Write out the part that opens with the line containing "kingdom: Animalia" and closes with the one containing "common name: East iberian psammodromus", including both of those lines.

▶ **Information provided**
::::::::::

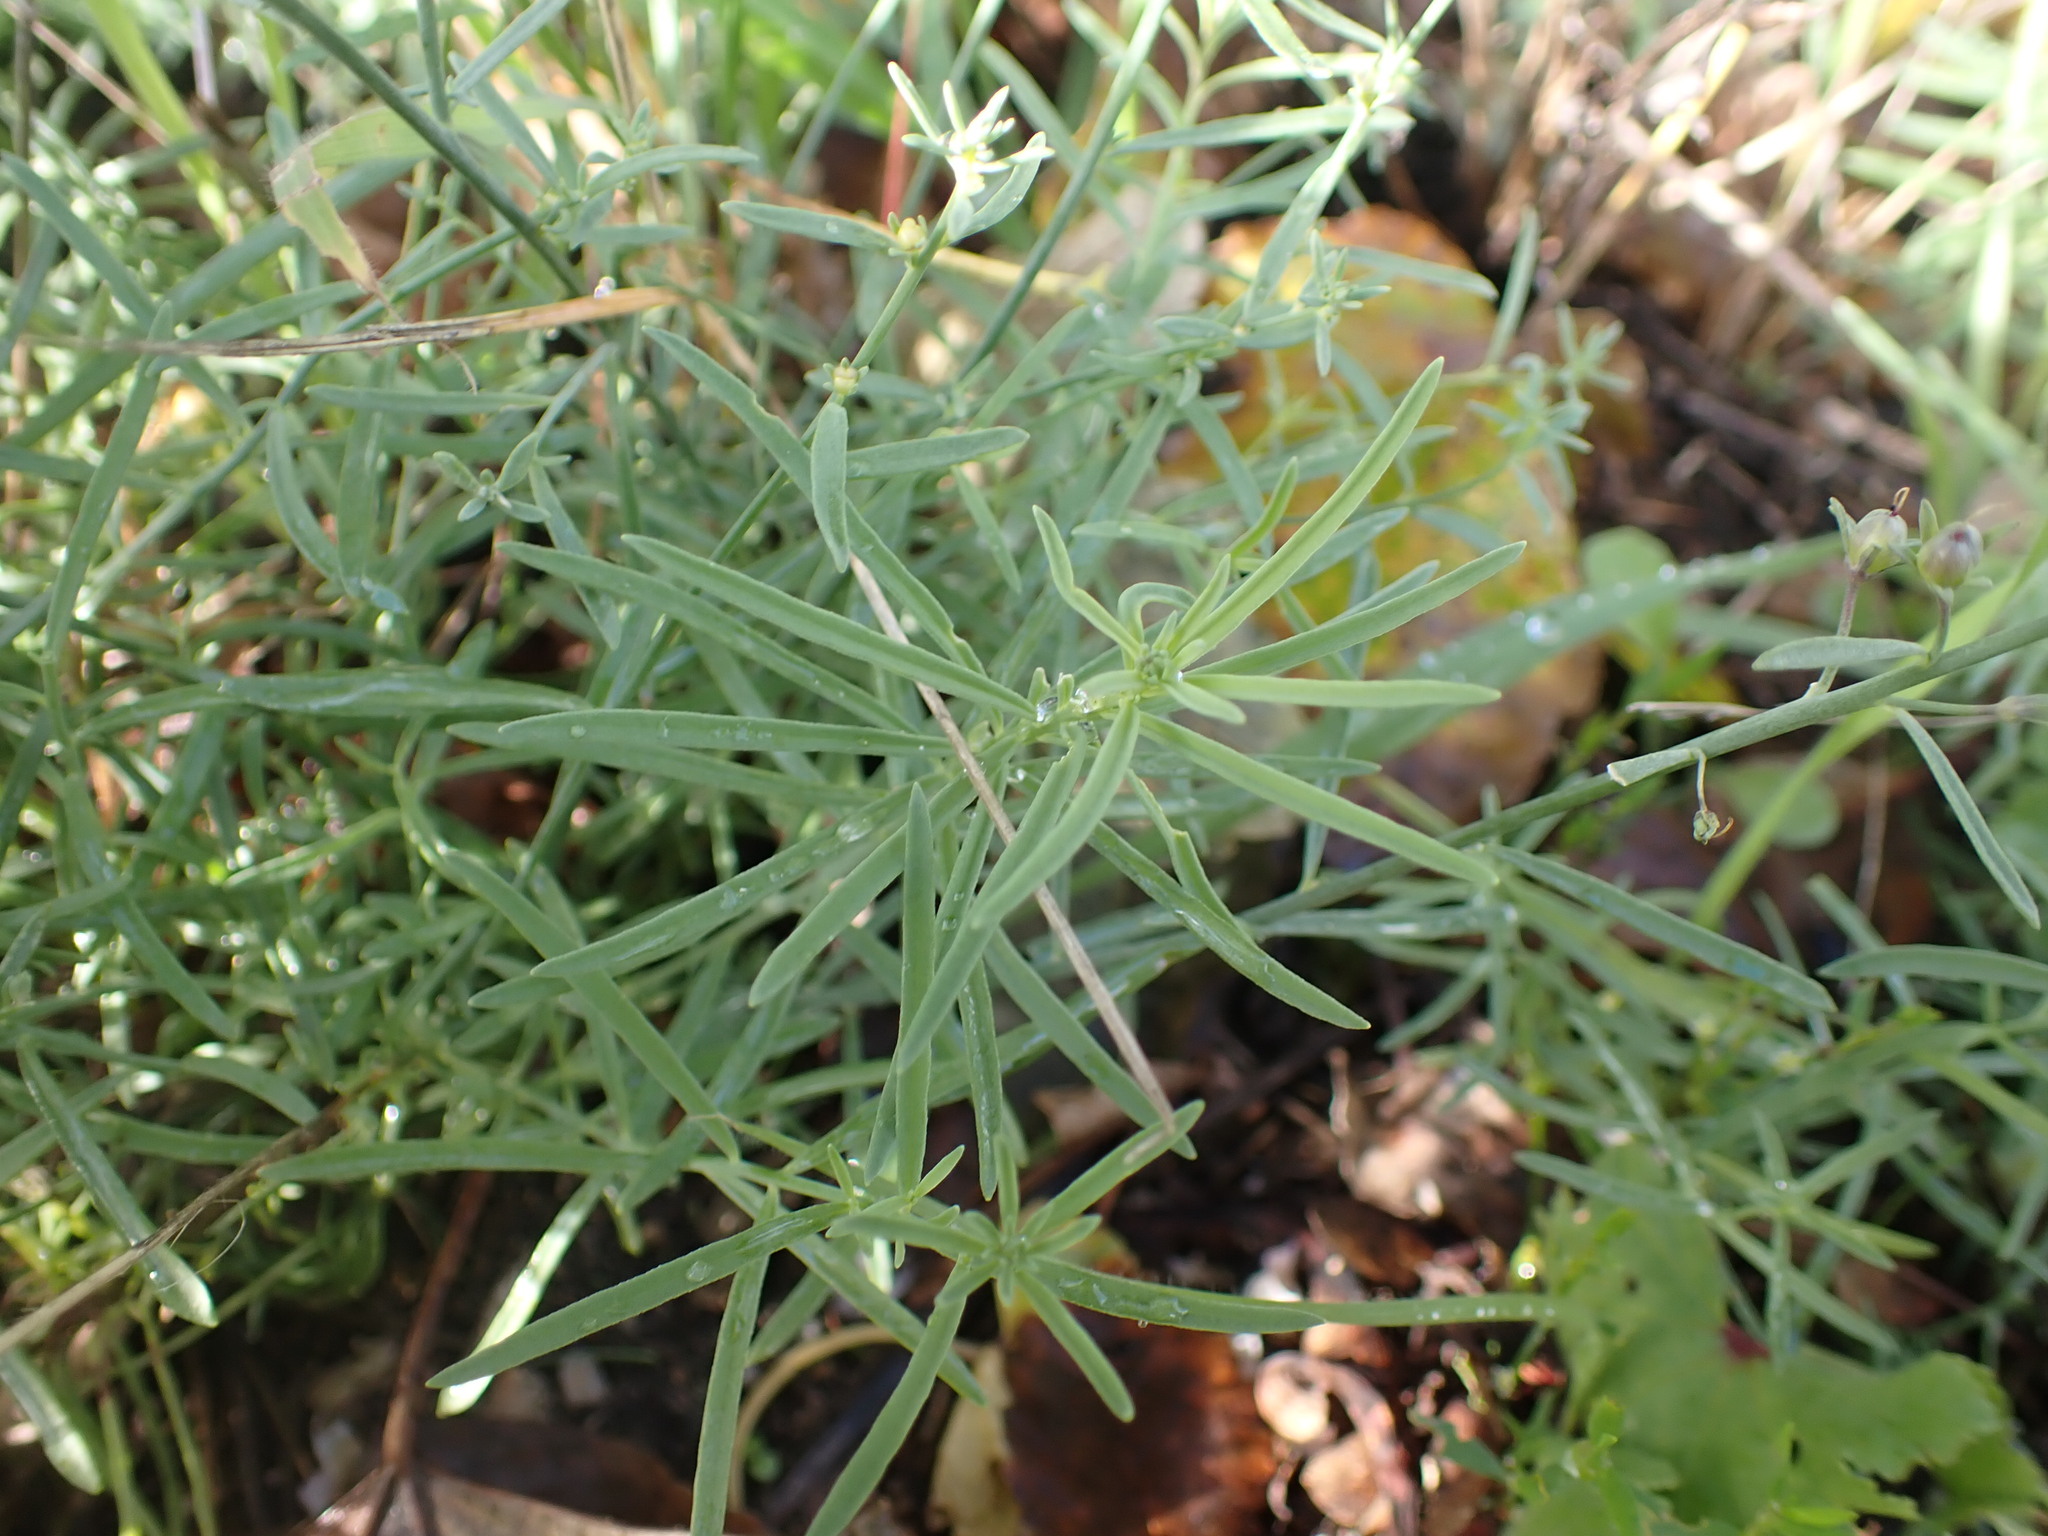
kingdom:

::::::::::

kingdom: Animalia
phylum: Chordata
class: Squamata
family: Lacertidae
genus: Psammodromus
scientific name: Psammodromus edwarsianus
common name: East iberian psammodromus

::::::::::

▶ **The response**
kingdom: Animalia
phylum: Chordata
class: Squamata
family: Lacertidae
genus: Psammodromus
scientific name: Psammodromus edwarsianus
common name: East iberian psammodromus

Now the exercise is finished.